-- Information --
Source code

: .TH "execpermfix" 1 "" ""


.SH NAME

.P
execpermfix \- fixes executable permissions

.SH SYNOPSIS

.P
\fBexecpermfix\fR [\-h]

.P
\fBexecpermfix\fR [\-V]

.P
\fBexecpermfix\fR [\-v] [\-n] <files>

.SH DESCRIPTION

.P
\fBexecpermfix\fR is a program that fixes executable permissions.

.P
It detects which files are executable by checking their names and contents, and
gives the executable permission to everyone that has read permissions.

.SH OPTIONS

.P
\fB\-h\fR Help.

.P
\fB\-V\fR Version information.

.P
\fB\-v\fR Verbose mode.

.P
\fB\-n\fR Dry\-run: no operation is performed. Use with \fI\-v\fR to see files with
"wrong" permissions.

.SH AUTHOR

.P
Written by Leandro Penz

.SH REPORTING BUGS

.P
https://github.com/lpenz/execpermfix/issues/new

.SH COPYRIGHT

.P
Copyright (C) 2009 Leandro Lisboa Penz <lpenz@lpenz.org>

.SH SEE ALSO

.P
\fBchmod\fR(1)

-- Task goal --
Please print exactly the lines of the entries above, beginning with the line that contains "https://github.com/lpenz/execpermfix/issues/new" and ending with the last line.

-- Problem solution --
https://github.com/lpenz/execpermfix/issues/new

.SH COPYRIGHT

.P
Copyright (C) 2009 Leandro Lisboa Penz <lpenz@lpenz.org>

.SH SEE ALSO

.P
\fBchmod\fR(1)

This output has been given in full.